• _Your objective_
Your task is to reproduce, exactly and only, the lines running from the line containing "- fruit bowl [657,328,749,371]" to the end of the data below, both included.

Scene change detection data:
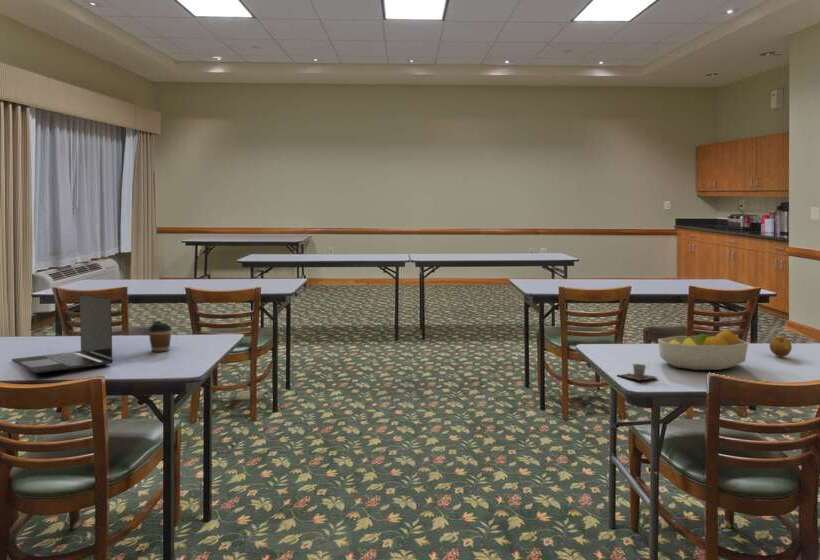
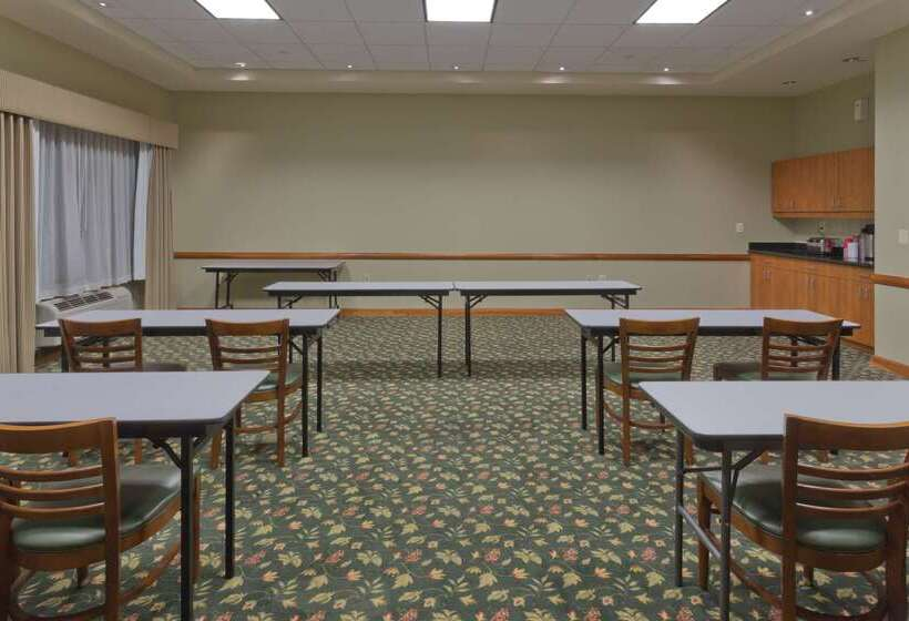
- laptop [11,294,113,374]
- coffee cup [147,320,173,352]
- fruit bowl [657,328,749,371]
- cup [616,363,658,382]
- apple [769,336,793,358]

• _Task output_
- fruit bowl [657,328,749,371]
- cup [616,363,658,382]
- apple [769,336,793,358]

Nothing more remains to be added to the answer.